Methods/Design Data were obtained from TARN (Trauma Audit Research Network) from English sites over a 6-year period (2012–2018), with adolescence defined as 10–24.99 years. Results are presented using descriptive statistics. Patient characteristics were compared using the Kruskal-Wallis test with Dunn’s post-hoc analysis for pairwise comparison and χ2 test for categorical variables.

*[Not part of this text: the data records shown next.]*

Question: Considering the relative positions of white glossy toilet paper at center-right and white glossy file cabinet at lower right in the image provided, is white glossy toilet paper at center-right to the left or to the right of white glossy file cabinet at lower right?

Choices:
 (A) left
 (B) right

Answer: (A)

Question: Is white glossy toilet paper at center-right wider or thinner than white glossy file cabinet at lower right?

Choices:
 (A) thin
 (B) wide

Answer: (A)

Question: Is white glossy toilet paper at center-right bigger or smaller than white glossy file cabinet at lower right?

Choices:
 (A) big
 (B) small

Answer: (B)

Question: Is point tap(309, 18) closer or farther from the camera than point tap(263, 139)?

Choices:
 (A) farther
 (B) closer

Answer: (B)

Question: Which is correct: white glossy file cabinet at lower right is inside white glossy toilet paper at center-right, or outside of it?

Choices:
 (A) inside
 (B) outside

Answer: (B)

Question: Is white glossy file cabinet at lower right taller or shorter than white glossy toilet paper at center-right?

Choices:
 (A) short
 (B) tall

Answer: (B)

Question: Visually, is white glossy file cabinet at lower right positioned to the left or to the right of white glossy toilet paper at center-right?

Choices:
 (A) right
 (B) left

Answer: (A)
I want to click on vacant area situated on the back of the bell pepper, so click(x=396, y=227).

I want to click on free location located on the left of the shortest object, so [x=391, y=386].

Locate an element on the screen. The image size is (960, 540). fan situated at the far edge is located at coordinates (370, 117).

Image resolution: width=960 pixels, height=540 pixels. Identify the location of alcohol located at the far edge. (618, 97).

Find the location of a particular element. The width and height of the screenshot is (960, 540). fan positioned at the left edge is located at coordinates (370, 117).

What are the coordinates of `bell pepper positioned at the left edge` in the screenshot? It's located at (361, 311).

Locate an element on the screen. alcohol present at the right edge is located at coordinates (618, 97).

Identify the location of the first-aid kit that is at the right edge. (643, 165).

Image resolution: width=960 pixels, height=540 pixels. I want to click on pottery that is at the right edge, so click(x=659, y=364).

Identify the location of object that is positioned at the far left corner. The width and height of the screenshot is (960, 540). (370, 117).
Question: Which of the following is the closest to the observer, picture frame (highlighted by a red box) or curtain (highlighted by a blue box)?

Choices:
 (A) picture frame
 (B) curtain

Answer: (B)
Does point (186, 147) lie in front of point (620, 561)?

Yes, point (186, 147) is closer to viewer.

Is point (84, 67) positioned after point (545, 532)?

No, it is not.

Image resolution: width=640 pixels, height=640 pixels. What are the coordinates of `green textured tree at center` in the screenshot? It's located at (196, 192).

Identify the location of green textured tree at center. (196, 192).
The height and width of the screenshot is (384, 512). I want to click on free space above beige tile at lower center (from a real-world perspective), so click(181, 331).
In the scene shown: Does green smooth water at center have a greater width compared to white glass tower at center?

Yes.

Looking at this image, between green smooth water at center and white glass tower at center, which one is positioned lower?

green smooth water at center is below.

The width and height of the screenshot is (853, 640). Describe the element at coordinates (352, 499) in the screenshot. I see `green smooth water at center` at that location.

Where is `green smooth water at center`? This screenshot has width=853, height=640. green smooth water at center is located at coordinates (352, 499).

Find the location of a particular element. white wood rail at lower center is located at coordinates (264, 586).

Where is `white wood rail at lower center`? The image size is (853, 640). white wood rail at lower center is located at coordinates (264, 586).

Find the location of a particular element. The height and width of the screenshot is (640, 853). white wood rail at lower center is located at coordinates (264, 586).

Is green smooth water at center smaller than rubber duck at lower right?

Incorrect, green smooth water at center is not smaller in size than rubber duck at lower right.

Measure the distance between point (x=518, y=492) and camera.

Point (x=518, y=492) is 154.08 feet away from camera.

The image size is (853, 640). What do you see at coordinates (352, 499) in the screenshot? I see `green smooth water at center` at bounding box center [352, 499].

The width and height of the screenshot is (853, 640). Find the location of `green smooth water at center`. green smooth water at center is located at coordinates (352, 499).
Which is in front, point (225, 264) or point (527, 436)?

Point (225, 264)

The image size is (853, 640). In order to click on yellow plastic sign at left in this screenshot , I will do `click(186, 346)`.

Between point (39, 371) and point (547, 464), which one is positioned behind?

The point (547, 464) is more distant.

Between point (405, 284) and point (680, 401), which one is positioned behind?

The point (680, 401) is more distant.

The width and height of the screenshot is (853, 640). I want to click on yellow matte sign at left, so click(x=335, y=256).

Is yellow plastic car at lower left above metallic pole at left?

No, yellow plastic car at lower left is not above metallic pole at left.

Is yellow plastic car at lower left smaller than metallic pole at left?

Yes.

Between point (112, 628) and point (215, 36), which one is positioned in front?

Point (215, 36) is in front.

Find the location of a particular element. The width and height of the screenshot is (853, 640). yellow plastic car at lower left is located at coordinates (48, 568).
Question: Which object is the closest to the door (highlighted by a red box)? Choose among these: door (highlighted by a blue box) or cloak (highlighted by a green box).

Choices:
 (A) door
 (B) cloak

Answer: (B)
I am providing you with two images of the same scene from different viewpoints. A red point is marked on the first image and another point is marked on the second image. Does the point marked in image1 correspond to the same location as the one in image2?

Results/Conclusions 21 033 cases met inclusion criteria. Trauma-related 30-day crude mortality rates by MTC type were 2.5% (children’s), 4.4% (mixed) and 4.9% (adult). Logistic regression accounting for injury severity, mechanism of injury, physiological parameters and ‘hospital ID’, resulted in adjusted odds of mortality of 2.41 (95% CI 1.31 to 4.43; p=0.005) and 1.85 (95% CI 1.03 to 3.35; p=0.041) in adult and mixed MTCs, respectively when compared with children’s MTCs. In three subgroup analyses the same trend was noted. In adolescents aged 14–17.99 years old, those managed in a children’s MTC had the lowest mortality rate at 2.5%, compared with 4.9% in adult MTCs and 4.4% in mixed MTCs (no statistical difference between children’s and mixed). In cases of major trauma (Injury Severity Score >15) the adjusted odds of mortality were also greater in the mixed and adult MTC groups when compared with the children’s MTC. Median length of stay (LoS) and intensive care unit LoS were comparable for all MTC types. Patients managed in children’s MTCs were less likely to have a CT scan (46.2% vs 62.8% mixed vs 64% adult).

Children’s MTC have lower crude and adjusted 30-day mortality rates for adolescent trauma. Further research is required in this field to identify the factors that may have influenced these findings.